Burkhard Hammermeister: "Die Comeniusschule wird ein Kunstwerk"

Salzwedel im Kleinformat

Von Christina Bendigs

Nach Kalbenser und Gardeleger Gebäuden werkeln Langzeitarbeitslose inzwischen an einer Salzwedeler Miniaturwelt. Detailgetreu bis zum letzten Backstein wird unter anderem die Comeniusschule im Maßstab 1:25 nachgebaut. Die Regionalleiterin des Projektes, Anneliese Brauns, bemüht sich derzeit um eine Ausstellungsmöglichkeit.

Salzwedel. Mannshoch ragt der Salzwedeler Wasserturm in der Miniaturwelt Altmark an der Salzwedeler Sonnenstraße auf.
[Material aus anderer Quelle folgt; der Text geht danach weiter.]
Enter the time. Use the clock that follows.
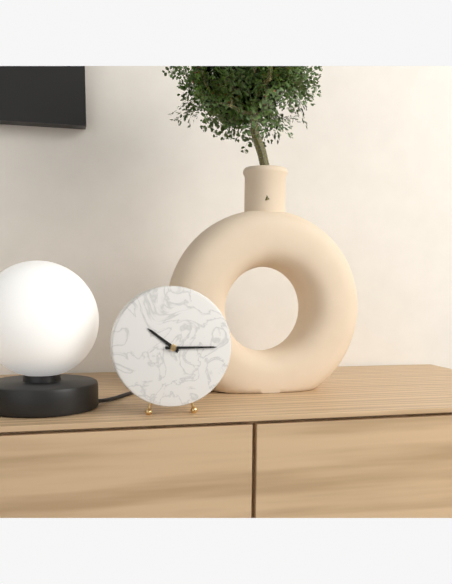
10:15
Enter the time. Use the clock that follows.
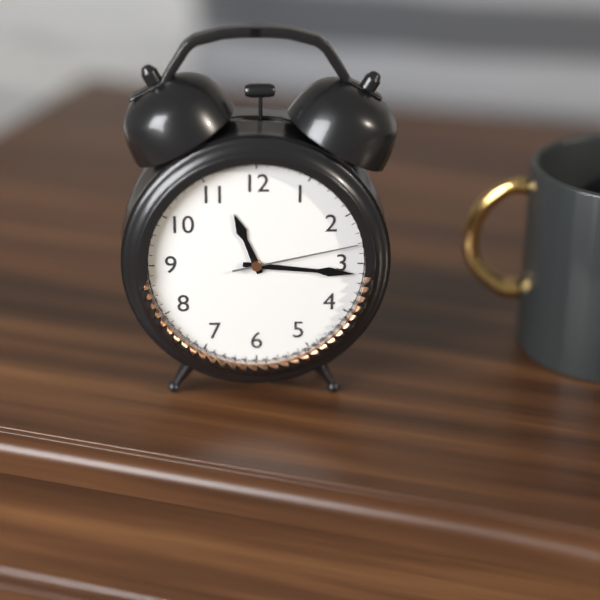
11:16:13
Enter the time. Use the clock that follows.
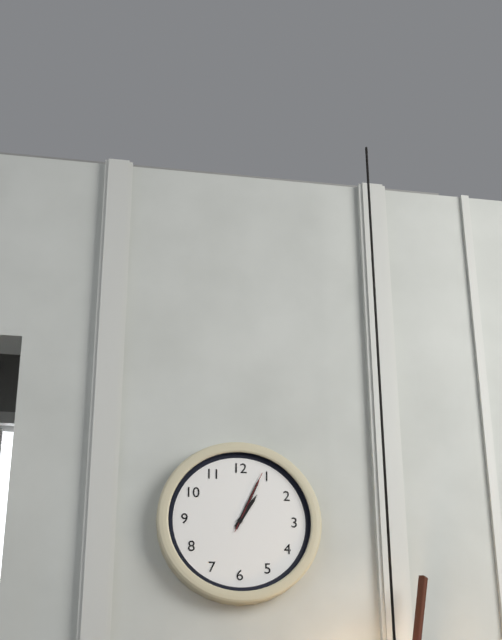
1:04:04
Er steht auf einem Tisch und reicht fast bis an die Decke heran. Noch säumen weiße Stellen den Turm, auch wenn Daniel Rubin und Carmen Tusch aus Salzwedel schon etliche tausend Steinchen zugeschnitten und auf den Plastikuntergrund geklebt haben. Es ist aber unverkennbar der Salzwedeler Wasserturm an der Schillerstraße, der da nicht weniger beeindruckend als das Original vor ihnen steht.

Carmen Tusch: "Das ist besser als jede Schule"

"Das ist schon ein recht schwieriges Gebäude", sagt Anleiter Franz Schwankl über die Salzwedeler Sehenswürdigkeit. Schwankl betreut die Arbeitslosen in dieser Maßnahme, steht ihnen in Werksfragen mit Rat und Tat zur Seite. Bevor mit dem Miniatur- nachbau begonnen werden konnte, galt es aber, "zu messen, was zu messen war". Originalpläne gab es von den Salzwedeler Gebäuden nicht. Und selbst wenn: Durch viele Umbauten in den vergangen Jahrhunderten wären diese wahrscheinlich ohnehin nicht mehr sehr hilfreich gewesen. Auch Fotografien sind deshalb gefertigt worden. Zählen und rechnen ist für die Miniaturbaumeister an der Tagesordnung, und das sechs Stunden täglich. Carmen Tusch hat an ihrer Aufgabe Spaß. "Das ist besser als jede Schule", sagt sie. Denn am Ende sieht sie, was sie geleistet hat.

Mit dem Kalbenser Kulturhaus, dem Letzlinger Jagdschloss und der Miester Sekundarschule haben die Mitarbeiter der Gesellschaft "Bildung und Beruf plus" und ihre Schützlinge schon von sich reden gemacht. Dass Langzeitarbeitslose wieder eine Tagesstruktur erlernen, ist nur eines der Ziele, das die Agentur für Arbeit mit der Förderung des Projektes verfolgt. In der Werkstatt werden auch die Fähigkeiten der Langzeitarbeitslosen getestet. Und das steigert wiederum auch deren eigenes Bewusstsein für ihr Können. Viele derjenigen, die die Maßnahme inzwischen schon durchlaufen haben, hätten anfangs Zweifel gehabt, ob sie den anstehenden Aufgaben überhaupt gewachsen seien, erzählt Annaliese Brauns.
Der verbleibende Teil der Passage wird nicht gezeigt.